The Ultimate Guide to Beyoncé’s Surprise New Album
“My heart goes out to the families of those lost in the Challenger disaster,” she said in a statement, according to ABC News. “The song ‘XO’ was recorded with the sincerest intention to help heal those who have lost loved ones and to remind us that unexpected things happen, so love and appreciate every minute that you have with those who mean the most to you.”
Beyoncé explained that she and her co-songwriters, Ryan Tedder and The-Dream, included the sample “in tribute to the unselfish work of the Challenger crew with hope that they will never be forgotten.”
The STS-51L Challenger exploded 73 seconds after liftoff when a booster failed on January 28th, 1986. All seven crew members died in the burst.

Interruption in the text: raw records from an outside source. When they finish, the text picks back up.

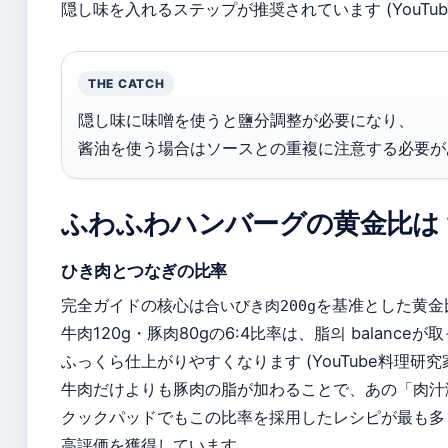
隠し味を入れるステップが推奨されています (YouTu
THE CATCH
隠し味に味噌を使うと鹽分調整が必要になり、
酱油を使う場合はソースとの重複に注意する必要が
ふわふわハンバーグの黄金比は
ひき肉とつなぎの比率
完全ガイドの核心は
を基准とした黄金
合いびき肉200g
牛肉120g・豚肉80gの6:4比率は、脂의 balance
ふっくら仕上がりやすくなります (YouTube料理研究
牛肉だけよりも豚肉の脂が加わることで、あの「肉汁
クックパッドでもこの比率を採用したレシピが最も多
高評価を獲得しています。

The Space Shuttle Program went on hiatus for two and a half years after the disaster.
Beyoncé’s “XO” begins with a sample of former NASA public affairs officer Steve Nesbitt saying, “Flight controllers here looking very carefully at the situation.” A beep sounds, and Nesbitt continues, “Obviously a major malfunction.” Then the song begins.
ABC News reports that June Scobee Rodgers, the widow of Challenger Commander Dick Scobee and a founder of the Challenger Center for Space Science Education, was disheartened when she learned of the sample. “We were disappointed to learn that an audio clip from the day we lost our heroic Challenger crew was used in the song ‘XO,'” she said. “The moment included in this song is an emotionally difficult one for the Challenger families, colleagues and friends. We have always chosen to focus not on how our loved ones were lost, but rather on how they lived and how their legacy lives on today.”
“For the words to be used in the video,” which depicts the singer frolicking around Coney Island, “is simply insensitive, at the very least,” retired NASA astronaut Clayton Anderson said. The former astronaut, who assisted the families of crewmembers who died when shuttle Columbia disintegrated while reentering Earth’s atmosphere in 2003, also said, “What we do in space just isn’t as important to young people today.”
Similarly, former NASA employee Keith Cowing expressed dismay. “This choice of historic and solemn audio is inappropriate in the extreme,” he said. “The choice is little different than taking Walter Cronkite’s words to viewers announcing the death of President Kennedy or 911 calls from the World Trade Center attack and using them for shock value in a pop tune.”
ABC News reports that several current astronauts who are not allowed to go on record publicly also expressed “dismay at what they say is Beyoncé’s use of a tragedy to sell a pop song.”
The news site also reports that, previously, Beyoncé has worked with NASA. In 2011, the singer recorded a wake-up message for the crew of STS-135, known as Atlantis, the final space-shuttle flight. She told that crew, “You inspire all of us to dare to live our dreams, to know that we’re smart enough and strong enough to achieve them.”
Since its surprise release, the album Beyoncé has spent two weeks at Number One. To date, the album has sold just shy of a million copies, all without the support of Target or Amazon. “It was brilliant. You spend no marketing dollars, essentially,” producer Noah “40” Shebib, who worked on the Beyoncé song “Mine,” told Rolling Stone about how the record sold so quickly. “To hold that together and not let that out of the bag is very, very impressive. It’s not easy to do. Everybody was surprised. Everybody. It wasn’t just the fans.”